#### EXERCISE INSTRUCTIONS
Extract from the listing each line in which the word "Galerie" appears.

#### RECORDS TO PROCESS
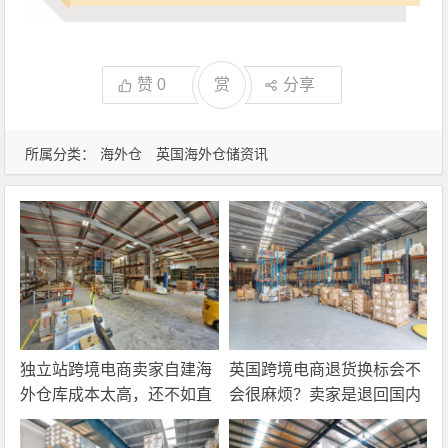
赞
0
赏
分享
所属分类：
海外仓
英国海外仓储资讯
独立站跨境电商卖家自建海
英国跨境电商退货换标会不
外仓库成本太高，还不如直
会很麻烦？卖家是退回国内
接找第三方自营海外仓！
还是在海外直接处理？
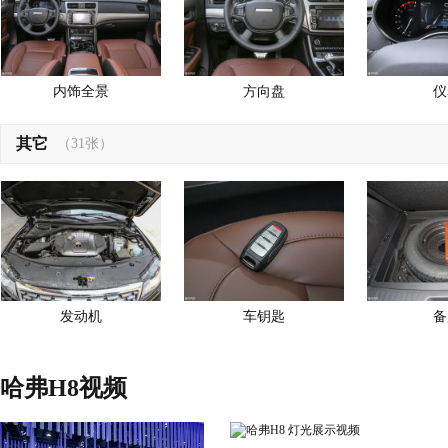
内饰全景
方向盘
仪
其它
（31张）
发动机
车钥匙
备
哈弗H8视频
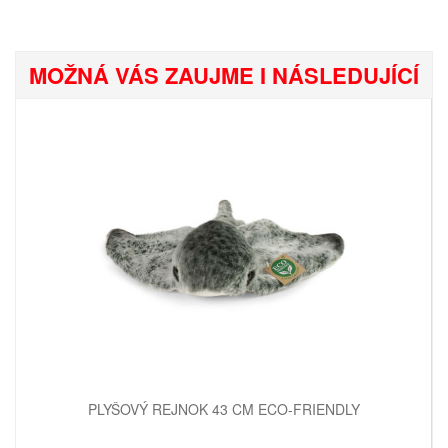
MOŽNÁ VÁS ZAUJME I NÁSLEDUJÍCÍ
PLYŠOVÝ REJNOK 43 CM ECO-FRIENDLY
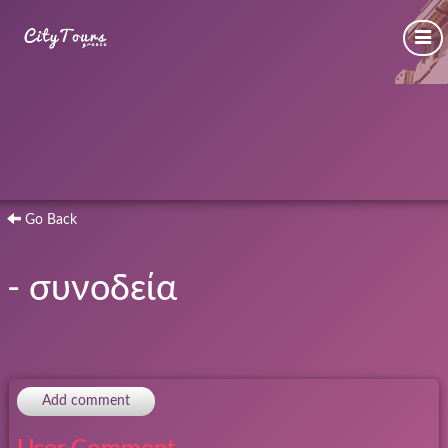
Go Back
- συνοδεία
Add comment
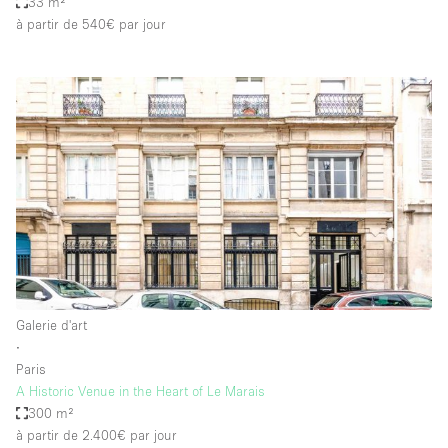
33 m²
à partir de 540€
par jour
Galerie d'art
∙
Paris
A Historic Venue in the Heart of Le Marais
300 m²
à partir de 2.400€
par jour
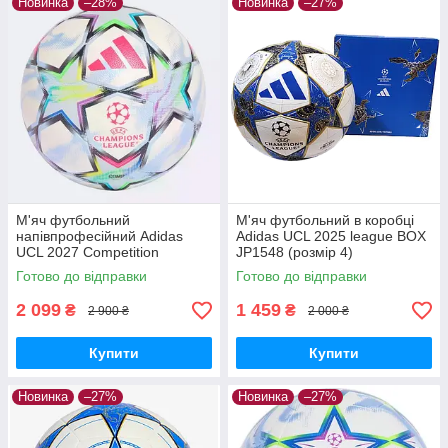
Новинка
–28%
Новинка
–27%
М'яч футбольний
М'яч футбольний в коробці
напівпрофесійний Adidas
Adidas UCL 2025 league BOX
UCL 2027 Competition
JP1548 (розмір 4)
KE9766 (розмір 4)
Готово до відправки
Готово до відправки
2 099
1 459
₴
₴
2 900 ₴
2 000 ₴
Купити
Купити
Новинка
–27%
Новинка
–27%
--
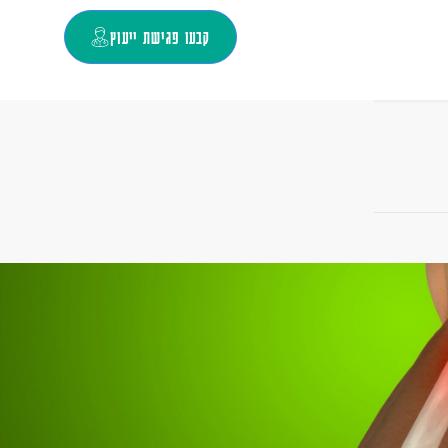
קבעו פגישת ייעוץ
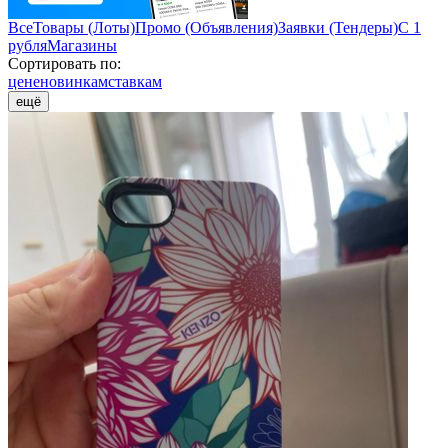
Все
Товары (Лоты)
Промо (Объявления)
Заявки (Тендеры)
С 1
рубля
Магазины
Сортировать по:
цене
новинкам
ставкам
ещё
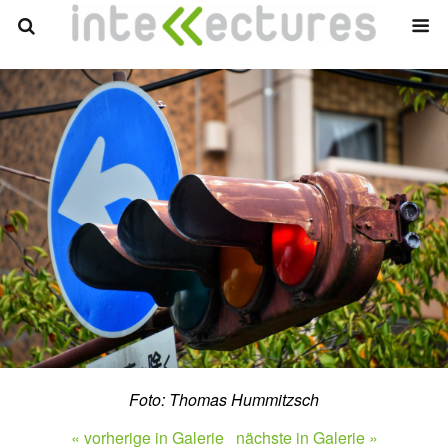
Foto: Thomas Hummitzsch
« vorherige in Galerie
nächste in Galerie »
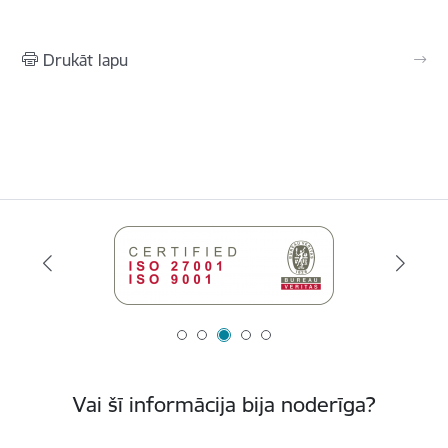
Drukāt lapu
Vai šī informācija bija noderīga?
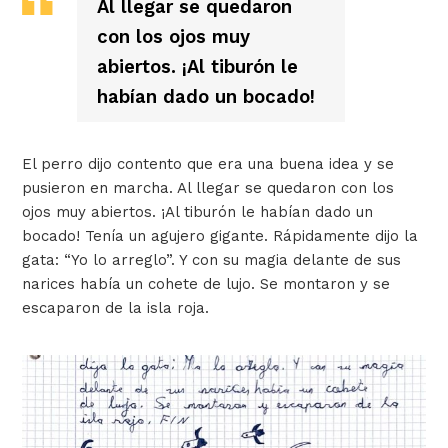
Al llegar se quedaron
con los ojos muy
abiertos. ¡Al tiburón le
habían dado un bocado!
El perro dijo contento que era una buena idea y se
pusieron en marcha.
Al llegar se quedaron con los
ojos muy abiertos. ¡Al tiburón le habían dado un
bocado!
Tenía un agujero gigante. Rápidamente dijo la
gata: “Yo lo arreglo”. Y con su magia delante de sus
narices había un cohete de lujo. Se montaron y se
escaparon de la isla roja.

#### EXERCISE SOLUTION
Galerie d'art
« vorherige in Galerie
nächste in Galerie »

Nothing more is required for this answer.